C: if it were sandboxed and they implemented multiplayer with such a system in place it would be completely unplayable with other players because the players could just end up in random locations far too far away to interact with other players potentially and even then there is no reliable way to send and receive goods from across the CURRENT size of the map giving you basically no reason to go out into the world to explore.
i wouldn’t want it sandboxed as it would just ruin this game in terms of what it’s made to be. this isn’t a Minecraft clone, even tho it has Minecraft elements to it, it isn’t a banished clone, even tho it has elements from banished, it’s not an RPG even tho there are levels for jobs that give hearthlings perks and improved skill in their profession. it’s a combination of all 3.
I do agree that it should not be sandboxed, it would ruin the whole idea of the storybook border. I simply want there to be world size options so people with better computers could have a larger map for their larger towns. A smaller map would also be good for people with slow computers. Another thing is yes sandboxing it may seem cool, but an infinite world is bad in any city simulator like games, especially if you can just float around and overload ur pc by flying to far.
What would y’all think of multiple maps, where after a certain checkpoint you can found another city with hearthlings and then be able to switch back and forth between cities to manage them. This would go rgeat with biomes so that resources that your city could trade resources that are plentiful in the biome they are in. I could see the cities trading between each other and then helping each other out in late game by sending troops to reinforce the other town when it attacked.
while in concept it’s a nice idea, it’s never worked in practice. case in point SimCity. you COULD play alone and have the entire sector to yourself with 4 small cities but the problem comes when
A: do these cities always run in real time? if so how do you effectively manage multiple real time hearthling villages with their own population of unique hearthlings, unique landscape, resources, monster invasion conditions, etc.
B: if it works more like simcity where individual cities aren’t running in real-time how do you effectively manage those standing still cities while in another city with out pausing another city in turn and slowing progress across the board for everything.

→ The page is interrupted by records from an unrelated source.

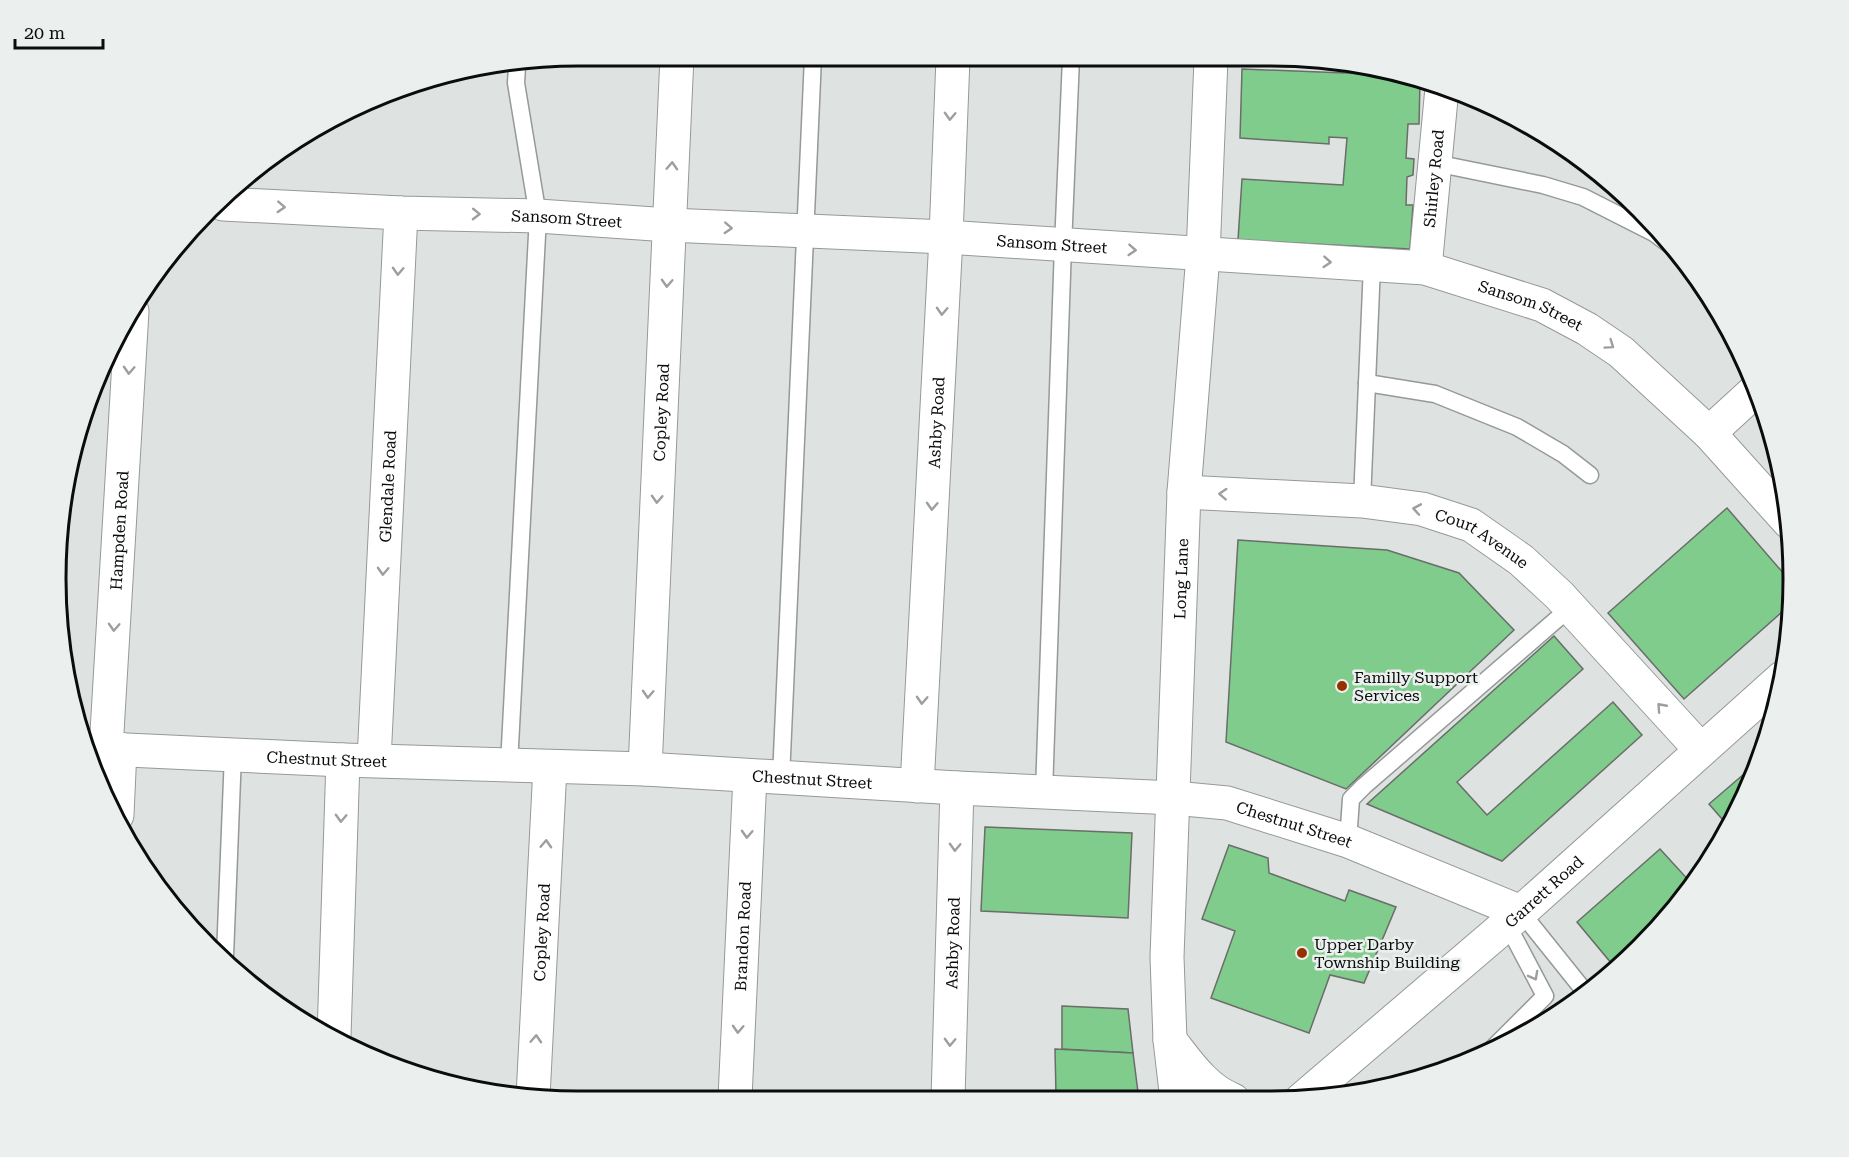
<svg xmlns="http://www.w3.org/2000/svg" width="1849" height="1157" font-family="'Roboto Serif',serif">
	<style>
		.building { fill: #7fcc8c; stroke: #6a6d6a; stroke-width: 1.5 }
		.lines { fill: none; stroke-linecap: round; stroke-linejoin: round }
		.lane-casing { stroke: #959998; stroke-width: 19 }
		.street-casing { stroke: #959998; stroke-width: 35 }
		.secondary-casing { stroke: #959998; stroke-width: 35 }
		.lane { stroke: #fff; stroke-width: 16 }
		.street { stroke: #fff; stroke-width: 33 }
		.secondary { stroke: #fff; stroke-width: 33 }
		.oneway { stroke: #9d9e9e }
		.poi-dot { fill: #963100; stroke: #ebf0ee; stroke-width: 2 }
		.labels { text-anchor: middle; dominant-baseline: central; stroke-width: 5; stroke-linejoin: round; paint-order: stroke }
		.street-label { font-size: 16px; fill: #0b0d0d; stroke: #ebf0ee }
		.poi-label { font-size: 16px; fill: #0b0d0d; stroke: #ebf0ee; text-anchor: start }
		.rim { fill: none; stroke: #0b0d0d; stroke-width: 3 }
	</style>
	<rect width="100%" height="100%" fill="#dee3e1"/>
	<g class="building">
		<path d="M1242 69 1396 75 1420 82 1419 124H1408L1406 158 1414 159 1413 175 1407 177 1406 205H1413L1410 249 1238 240 1242 179 1343 185 1347 138 1329 137V144L1240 138Z"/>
		<path d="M1727 508 1791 582 1792 603 1684 699 1608 613Z"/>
		<path d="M1238 540 1387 550 1459 573 1514 630 1346 789 1226 742Z"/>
		<path d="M1554 636 1583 669 1457 782 1487 815 1613 702 1642 735 1502 861 1367 804Z"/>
		<path d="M1751 768 1754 771 1740 810 1729 827 1709 804Z"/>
		<path d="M985 827 1132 833 1128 918 981 911Z"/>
		<path d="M1229 845 1268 858 1269 873 1345 901 1349 890 1396 907 1364 983 1330 975 1309 1033 1211 998 1235 931 1202 919Z"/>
		<path d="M1660 849 1693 885 1686 897 1617 970 1577 922Z"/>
		<path d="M1062 1006 1128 1009 1133 1053 1062 1049Z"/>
		<path d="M1055 1049 1133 1053 1139 1100 1056 1096Z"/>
		<path d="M1049 1096H1056L1114 1100 1049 1099Z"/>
	</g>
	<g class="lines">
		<defs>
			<g id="lane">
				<path d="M1435 163 1543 185 1583 197 1654 233 1674 248"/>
				<path d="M1367 383 1435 394 1517 427 1563 454 1590 475"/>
				<path d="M1362 501 1372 265"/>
				<path d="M509 765 538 216 516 83 517 66"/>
				<path d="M781 778 813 57"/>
				<path d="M1044 792 1063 246 1071 58"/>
				<path d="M1348 841 1351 799 1364 786 1571 607"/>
				<path d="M1521 912 1586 993"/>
				<path d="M225 956 233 754"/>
				<path d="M1493 1048 1545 996 1507 924"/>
			</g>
			<g id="street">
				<path id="s1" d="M223 204 401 213 538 216 669 225 946 237 1425 268 1542 305 1587 329 1621 352 1709 433 1789 522"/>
				<path id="s2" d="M1425 268 1442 88"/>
				<path d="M1709 433 1756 390"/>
				<path id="s3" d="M1184 492 1362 501 1422 509 1471 525 1521 560 1559 595 1701 750"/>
				<path id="s4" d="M106 749 132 311"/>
				<path id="s5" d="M374 760 401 213"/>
				<path id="s6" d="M645 769 677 56"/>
				<path id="s7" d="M917 786 946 237 953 58"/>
				<path d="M117 815 120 749"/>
				<path d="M334 1036 343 760"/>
				<path id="s8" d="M533 1097 550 767"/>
				<path id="s9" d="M735 1098 750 776"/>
				<path id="s10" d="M948 1099 957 788"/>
			</g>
			<g id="secondary">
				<path id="s11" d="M84 748 343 760 645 769 957 788 1174 798 1227 803 1348 841 1521 912"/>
				<path d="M1170 1040C1188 1063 1205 1089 1233 1100"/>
				<path id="s12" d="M1177 1100 1170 1040 1167 957 1184 492 1203 255 1211 59"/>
				<path id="s13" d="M1301 1100 1521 912 1782 678"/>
			</g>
		</defs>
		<use href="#lane" class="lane-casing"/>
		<use href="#street" class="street-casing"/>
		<use href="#secondary" class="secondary-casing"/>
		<use href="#lane" class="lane"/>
		<use href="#street" class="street"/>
		<use href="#secondary" class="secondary"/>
	</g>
	<defs><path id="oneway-chevron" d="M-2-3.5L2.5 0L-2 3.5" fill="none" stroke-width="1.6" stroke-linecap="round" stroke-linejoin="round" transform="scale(1.5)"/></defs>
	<g class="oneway">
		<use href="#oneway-chevron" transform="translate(950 116) rotate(92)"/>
		<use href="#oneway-chevron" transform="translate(672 166) rotate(-87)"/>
		<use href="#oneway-chevron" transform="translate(281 207) rotate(3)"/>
		<use href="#oneway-chevron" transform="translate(476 214) rotate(1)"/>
		<use href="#oneway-chevron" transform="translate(728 228) rotate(3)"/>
		<use href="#oneway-chevron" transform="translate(1132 250) rotate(4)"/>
		<use href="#oneway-chevron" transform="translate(1327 262) rotate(4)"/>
		<use href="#oneway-chevron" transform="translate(398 271) rotate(93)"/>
		<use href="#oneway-chevron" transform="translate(667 283) rotate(93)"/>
		<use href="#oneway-chevron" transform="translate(942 311) rotate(93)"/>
		<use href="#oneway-chevron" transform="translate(1610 345) rotate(35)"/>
		<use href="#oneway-chevron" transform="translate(129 370) rotate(93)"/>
		<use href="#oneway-chevron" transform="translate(1223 494) rotate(-177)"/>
		<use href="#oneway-chevron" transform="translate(657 499) rotate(93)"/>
		<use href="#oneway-chevron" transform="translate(932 506) rotate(93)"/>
		<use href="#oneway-chevron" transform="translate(1417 509) rotate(-170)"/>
		<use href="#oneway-chevron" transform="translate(383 571) rotate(93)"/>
		<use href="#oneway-chevron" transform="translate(114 627) rotate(93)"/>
		<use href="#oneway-chevron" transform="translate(648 694) rotate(93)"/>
		<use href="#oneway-chevron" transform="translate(922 700) rotate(93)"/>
		<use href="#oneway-chevron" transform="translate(1661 707) rotate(-132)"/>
		<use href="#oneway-chevron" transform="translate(341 818) rotate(92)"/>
		<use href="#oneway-chevron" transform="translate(747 834) rotate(93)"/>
		<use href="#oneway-chevron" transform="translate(546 844) rotate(-87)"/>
		<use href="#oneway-chevron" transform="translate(955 847) rotate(92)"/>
		<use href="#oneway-chevron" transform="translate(1534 976) rotate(62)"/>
		<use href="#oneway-chevron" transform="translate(738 1029) rotate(93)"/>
		<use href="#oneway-chevron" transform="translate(536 1039) rotate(-87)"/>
		<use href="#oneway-chevron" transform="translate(950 1042) rotate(92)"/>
	</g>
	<g class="poi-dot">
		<circle cx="1342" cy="686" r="6"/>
		<circle cx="1302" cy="953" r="6"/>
	</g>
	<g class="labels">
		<g class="street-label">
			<text stroke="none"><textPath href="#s2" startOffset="90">Shirley Road</textPath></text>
			<text stroke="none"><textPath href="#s1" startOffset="344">Sansom Street</textPath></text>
			<text stroke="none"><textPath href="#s1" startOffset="830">Sansom Street</textPath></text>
			<text stroke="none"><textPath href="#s1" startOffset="1316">Sansom Street</textPath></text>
			<text stroke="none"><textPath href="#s6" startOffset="357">Copley Road</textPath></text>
			<text stroke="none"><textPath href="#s7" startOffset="364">Ashby Road</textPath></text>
			<text stroke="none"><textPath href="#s5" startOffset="274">Glendale Road</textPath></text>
			<text stroke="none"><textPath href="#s4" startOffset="219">Hampden Road</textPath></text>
			<text stroke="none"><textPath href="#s3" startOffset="306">Court Avenue</textPath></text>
			<text stroke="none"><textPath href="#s12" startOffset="522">Long Lane</textPath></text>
			<text stroke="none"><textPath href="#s11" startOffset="243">Chestnut Street</textPath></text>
			<text stroke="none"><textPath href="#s11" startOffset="729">Chestnut Street</textPath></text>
			<text stroke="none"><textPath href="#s11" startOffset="1215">Chestnut Street</textPath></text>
			<text stroke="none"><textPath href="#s13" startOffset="320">Garrett Road</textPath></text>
			<text stroke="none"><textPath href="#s8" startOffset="165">Copley Road</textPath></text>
			<text stroke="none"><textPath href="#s9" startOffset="162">Brandon Road</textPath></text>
			<text stroke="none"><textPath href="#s10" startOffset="156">Ashby Road</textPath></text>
		</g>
		<g class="poi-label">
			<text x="1354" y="677">Familly Support<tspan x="1354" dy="18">Services</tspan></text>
			<text x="1314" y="944">Upper Darby<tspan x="1314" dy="18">Township Building</tspan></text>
		</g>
	</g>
	<path d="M0 0H1849V1157H0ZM578 66H1271A512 512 0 0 1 1783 578V579A512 512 0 0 1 1271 1091H578A512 512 0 0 1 66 579V578A512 512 0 0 1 578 66Z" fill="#ebf0ee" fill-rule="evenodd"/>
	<path class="rim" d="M578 66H1271A512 512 0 0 1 1783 578V579A512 512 0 0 1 1271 1091H578A512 512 0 0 1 66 579V578A512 512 0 0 1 578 66Z"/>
	<path d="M15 39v9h88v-9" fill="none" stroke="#0b0d0d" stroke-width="3"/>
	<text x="24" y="39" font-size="18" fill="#0b0d0d" stroke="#ebf0ee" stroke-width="4.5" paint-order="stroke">20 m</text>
</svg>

C: with multiplayer on it’s way eventually how do you manage multiple cities while in an online situation? would that be allowed?
D: what’s stopping you from simply sending all your hearthlings from a newly formed village back to your original village to better that village rather than working on a new one from the ground up and dealing with all of the problems that come with that?
E: how do you manage resources on a hardware level, CPUs can only handle so much at the same time, if everything is in real time that’s going to cause every PC on earth running a game with multiple maps at the same time to explode due to stress and if it’s not real time for all cities at all times that would mean constantly caching the current state of a city you’re leaving or entering to save it’s current situation and not lose said progress.
the list goes on with complications and questions that simply would never be able to be stomped out with such a feature implemented. the games too complex on too many levels to allow multiple maps running at the same time.